I’ve been EXTREMELY hesitant to write this particular blog post. The 24th was my return appointment to Dr. Frush. It had rained all night and I went to work in the morning and it had rained all morning. I worked a 1/2 day and my Mom picked me up and together, we picked Sean up (he also had a 1/2 day) to come with us because after Dr. Frush, I was going to ATI. The rain continued and I felt it in my body. Dr. Frush approved me to go back to Barwis but he talked about how tonic my legs were. I admit they were pretty tight but the suggested solution is prescription medication. Given the side-effects I’ve experienced I’m hesitant to go down that road but when I hear that that may be the only way for me to get up and walking; that gives me reason to pause and really think.
The rain continued as I got to ATI and Brad had another questionnaire for me as my mind was heavy with thought. Brad came over and leaned against the table next to the table I was laying on. He had a clipboard. The questionnaire that Brad had for me asked questions about my abilities, abilities that I used to be able to do on my own. The choices of answers I could give ranged from “no difficulty” to “completely unable to do so.” The first question asked if I could open a lid to a jar. I laughed and said, “That’s why I have a 14-year-old.” I knew that wasn’t a real answer so I thought about it further and the answer was that I couldn’t do it by myself at all. The questions continued as Luba stretched my leg up. My answers varied but they were mostly that I couldn’t do it or it was extremely difficult for me to complete. Luba was able to stretch my leg upward almost easily because I was concentrating on Brad’s questions. My answers depressed me.

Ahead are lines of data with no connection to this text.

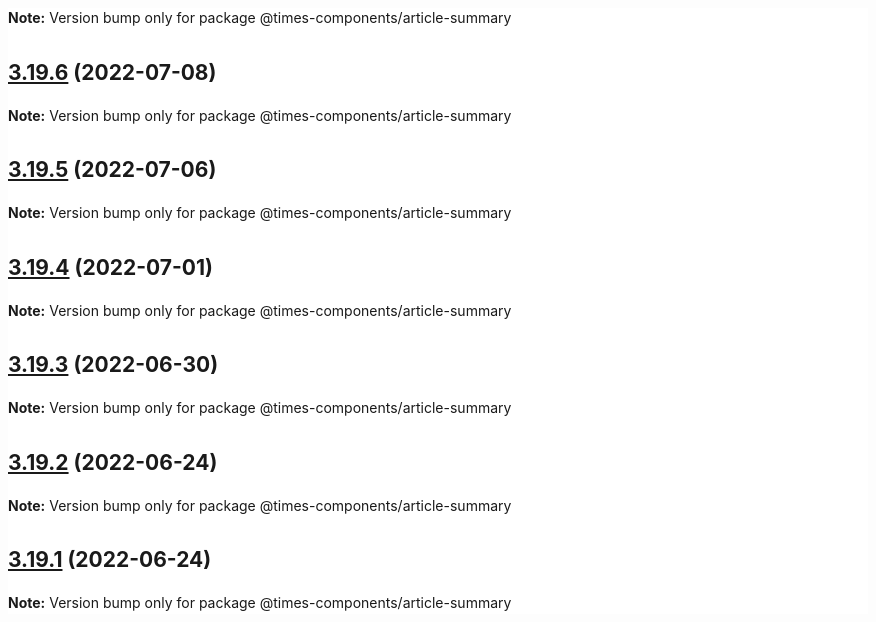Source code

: **Note:** Version bump only for package @times-components/article-summary





## [3.19.6](https://github.com/newsuk/times-components/compare/@times-components/article-summary@3.19.5...@times-components/article-summary@3.19.6) (2022-07-08)

**Note:** Version bump only for package @times-components/article-summary





## [3.19.5](https://github.com/newsuk/times-components/compare/@times-components/article-summary@3.19.4...@times-components/article-summary@3.19.5) (2022-07-06)

**Note:** Version bump only for package @times-components/article-summary





## [3.19.4](https://github.com/newsuk/times-components/compare/@times-components/article-summary@3.19.3...@times-components/article-summary@3.19.4) (2022-07-01)

**Note:** Version bump only for package @times-components/article-summary





## [3.19.3](https://github.com/newsuk/times-components/compare/@times-components/article-summary@3.19.2...@times-components/article-summary@3.19.3) (2022-06-30)

**Note:** Version bump only for package @times-components/article-summary





## [3.19.2](https://github.com/newsuk/times-components/compare/@times-components/article-summary@3.19.1...@times-components/article-summary@3.19.2) (2022-06-24)

**Note:** Version bump only for package @times-components/article-summary





## [3.19.1](https://github.com/newsuk/times-components/compare/@times-components/article-summary@3.19.0...@times-components/article-summary@3.19.1) (2022-06-24)

**Note:** Version bump only for package @times-components/article-summary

Brad finished up the questionnaire and Luba tried stretching my leg outward. It might have been the rain, my mind heavy with thoughts of medicating myself in order to walk, or my answers to the questions that brought the realization of how my disease has progressed but after a while, I looked at Luba and asked how she was progressing with getting my leg to stretch outward. She looked and me hesitantly and I asked, “Not very far?” She kind of nodded slowly. I was quiet on the way home. My Mom kept asking me what was wrong and I didn’t answer. I didn’t really know. It took until Saturday and after some tears that I started to understand that I had to admit how disabled I have become. I’m still am fighting everyday to deal with my MS but Easter weekend was a tough one for me.